» Complete the following
1/ From the article on the university pension strike, extract the passage starting at "The not-so-neoliberal university." and ending at "teaching were lost.".
2/ Write the next part of the article on the university pension strike and neoliberalism, picking up after its last sentence.

The not-so-neoliberal university.

AuthorFreeman, James
PositionPEOPLE AND MOVEMENTS

In February and March this year, strike action hit sixty-five universities across the UK as members of the University and College Union (UCU) went on strike in defence of their pension scheme--the Universities Superannuation Scheme (USS), which covers employees at pre-1992 universities (and some other smaller organisations). Fourteen days of teaching were lost.

At the heart of the strike was the proposal by the employers, represented by Universities UK (UUK), that the scheme was in danger of ending up in a massive deficit, and that it needed, therefore, to be converted from a (mainly) Defined Benefit scheme guaranteeing a particular level of income in retirement, to an entirely Defined Contribution scheme, which made no guarantees. The effect was going to be to slash the pensions that staff could expect to receive, with the youngest staff the worst affected.

Many of the blogs written and placards waved during the strike argued that the decimation of the pension scheme represented one part of a bigger programme: the neoliberalisation of higher education. (1) So was this dispute about 'neoliberalism' or not?

Just at the moment when university staff seem to be mobilising against the alleged injustices of 'neoliberalism' in higher education, it has become more fashionable than ever to dismiss the term as obscuring more than it reveals. (2) This is partly because 'neoliberalism' has taken on such different meanings across different disciplines and partly because it has become a hackneyed term of abuse in Britain's crude political discourse.

» Information provided
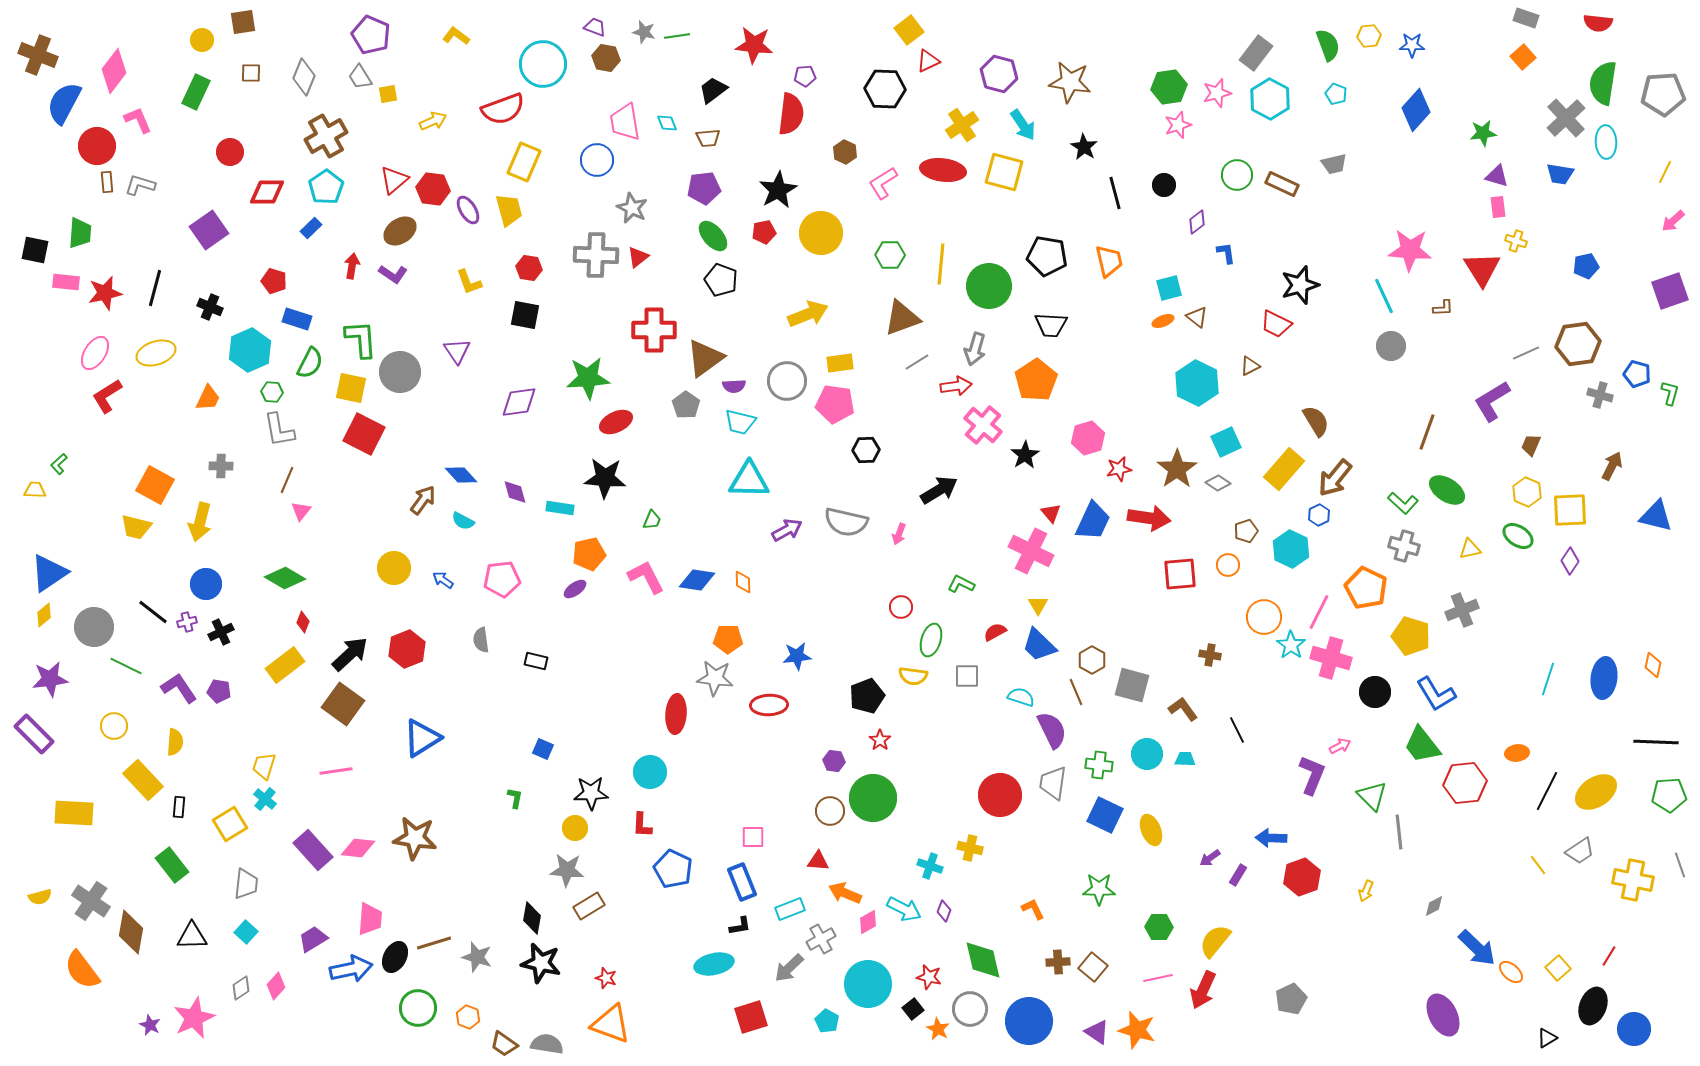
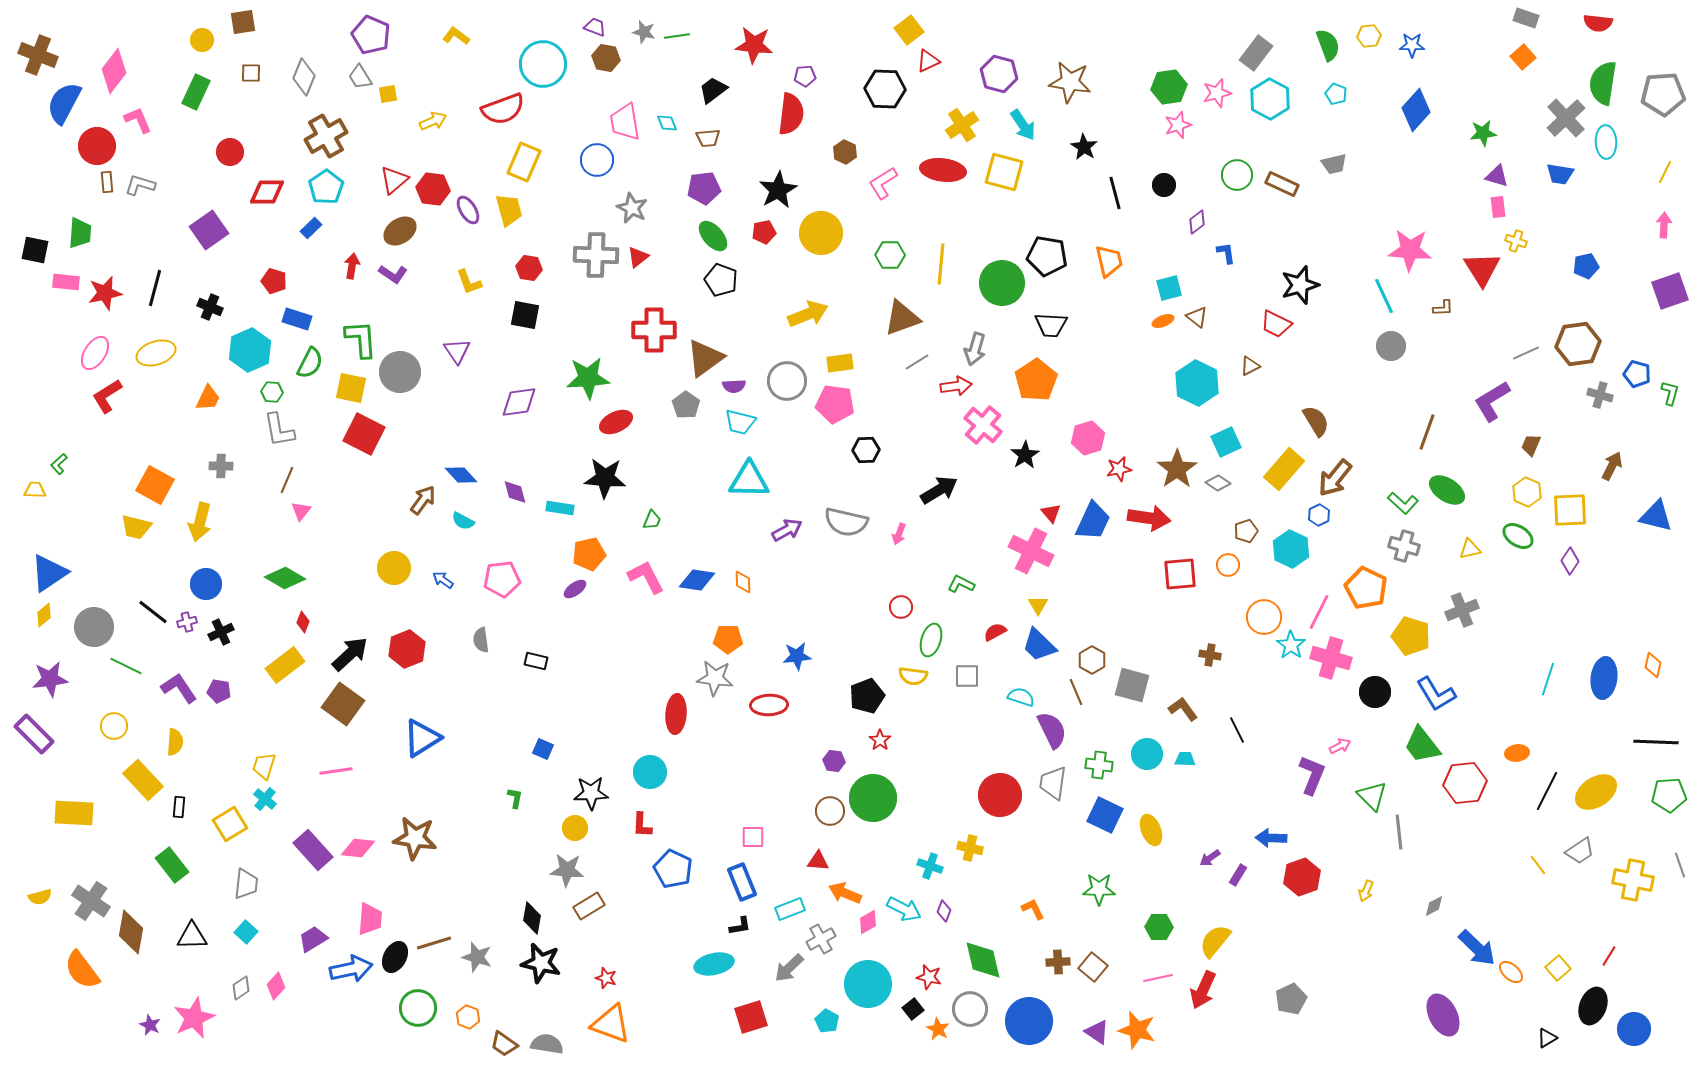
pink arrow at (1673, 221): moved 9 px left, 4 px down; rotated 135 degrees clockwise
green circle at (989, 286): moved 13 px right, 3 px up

» Exercise answers
1/
The not-so-neoliberal university.

AuthorFreeman, James
PositionPEOPLE AND MOVEMENTS

In February and March this year, strike action hit sixty-five universities across the UK as members of the University and College Union (UCU) went on strike in defence of their pension scheme--the Universities Superannuation Scheme (USS), which covers employees at pre-1992 universities (and some other smaller organisations). Fourteen days of teaching were lost.

2/
Whilst it lacks precision, I think that pointing the finger at 'neoliberalism' was more justified in the current dispute than is often the case. However, I would argue that in all the talk of 'neoliberalism' and higher education we've missed an important change: that we are no longer living through the age of the neoliberal university. Instead we are experiencing a renaissance of technocratic corporatism that happens to dabble in neoliberal arguments and which has come to an uneasy accommodation with enterprise culture.

Neoliberalism is good for placards

In its defence, 'neoliberalism' usefully highlights the interdependence between the various changes in higher education that led to what might otherwise seem like a narrow, technical crisis over pensions. Rather than blindly accepting the USS/UUK narrative that changes in the investment environment alone made benefit reform necessary, 'neoliberalism' at least prompts us to think about how the introduction of market mechanisms might explain our universities' rather extreme reactions to an actuarial problem. (3)

As the strike progressed, details emerged of the (botched) UUK survey that was undertaken in 2017 to find out what employers' appetite for risk-taking in the pension scheme was. What became clear was that employers' views on the afford-ability of pensions were closely related to how they are adjusting to their new role as competitors in a market. Many institutions' initial support for the switch to Defined Contribution pensions was motivated by a fear that the USS scheme threatened their already precarious balance sheets. Those fears were exacerbated by an apparently innocuous change to Financial Reporting Standards which forced institutions to enter their share of the multi-employer scheme's deficit as a liability on their individual financial statements. (4) Amongst those whose finances are healthier, there is a related feeling of injustice that their duty to backstop USS indirectly subsidises their competitors' borrowing. Both concerns are linked to the risks that have been (and are still being) taken with infrastructure projects that senior managers think necessary to keep up with the competition in terms of recruitment and consumer satisfaction frameworks. Tuition fees and uncapped student numbers are, of course, the background forces ultimately driving these intermediate pressures, and both can with some credibility be seen as attempts to 'neoliberalise' higher education.

Concepts bundled up with 'neoliberalism' can also connect other...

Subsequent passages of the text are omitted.